Similarly, according to James Manor, a long-term scholar of Karnataka politics, Devaraj Urs encouraged illicit campaign financing primarily as a means to undercut the traditional, dominant caste leadership of his political opponents (dominant caste rivals in his own Congress organisation, or the competitor Janata Dal which had also rooted itself among Vokkaligas and Lingayats). Instead, Urs strove to create a counter-elite of marginalised communities outside of traditional party structures, plugging them into the centre of high-rent patronage networks helmed by him.

These counter-elites brought forth substantive representation (relative bargaining power in terms of policy formulation/implementation) to marginalised communities which had long been straight-jacketed into descriptive and symbolic forms of representation. As the post-Green Revolution socialist turn of North Indian politics also attests, progressive politics of the marginalised is only made possible through a baseline amassing of economic capital by co-ethnic elites, often by underhanded means. Consider the case of B. Sriramulu, the tribal Valmiki Bharatiya Janata Party (BJP) legislator who presides over the Reddy brothers-supported political machine in Ballari (Bellary). The BJP was not only forced to rescind Mr. Sriramulu’s expulsion over corruption allegations but also had to acknowledge his personalistic ownership of the Valmiki vote-bank, as the community deserted the BJP all over northern Karnataka for Mr. Sriramulu’s fledgling breakaway party. The data from previous Lokniti post poll studies suggests that 33% of Karnataka voters vote primarily for local candidates, as opposed to say 15% in Uttar Pradesh.

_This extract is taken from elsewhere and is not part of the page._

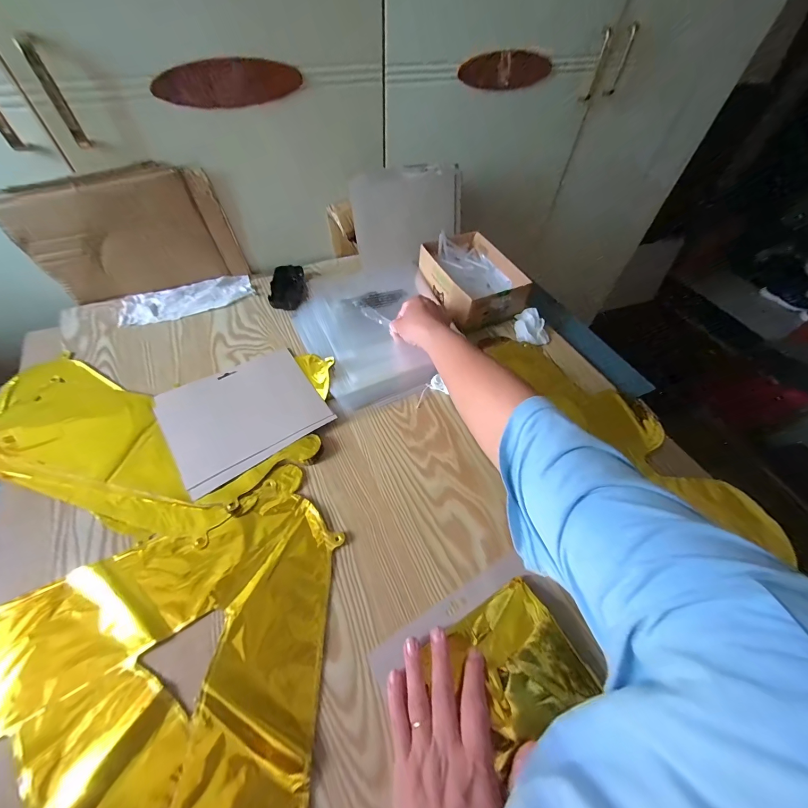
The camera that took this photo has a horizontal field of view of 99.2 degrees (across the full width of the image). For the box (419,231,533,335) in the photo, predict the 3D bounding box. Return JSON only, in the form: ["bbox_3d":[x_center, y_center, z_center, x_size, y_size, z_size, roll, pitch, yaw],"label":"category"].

Lastly, personalistic/factional coalitions in Karnataka have also encouraged pluralistic coalitions over the exclusive or polarising patterns of the BJP’s ideological mobilisation. The Lingayats, for example, the core base of the BJP, favour the party for patronage opportunities rather than ideological affinity. When B.S. Yediyurappa broke away from the party before 2013, much of the Lingayat power base (legislators, religious leaders, businessmen and roughly one-half of the former BJP Lingayat-voter base) joined the strongman’s breakaway unit. This might also explain the BJP central leadership’s contradictory strategy of placing Bommai on the throne (for fear of alienating volatile Lingayats) while also allowing ideologically extreme party/affiliate factions to undermine his leadership.

Issue of accountability

Now, to the point of accountability. Like the old Jewish conception of religious sin (rooted not in any independent moral standard) but in the breach of covenant between leader and the chosen community of followers, the political sin of corruption eludes any objective or independent measuring standard. The politicised sections of marginalised communities might see concessions/incentives for corporates as a form of corruption; the privileged classes might see the distribution of gifts and goods to the poor during elections as a form of corruption. There is considerable scholarly literature on election-eve spending as that rare period when political machines privilege the poor over the rich, and the portrayal of election-eve gifts as not constituting vote-buying bribes but signals to convey winnability and a tokenistic gesture of long-term patronage dispensing ability. The difference between corruption and good governance perhaps hinges on what constitutes the sacred political covenant and who is perceived to belong to the chosen community of followers.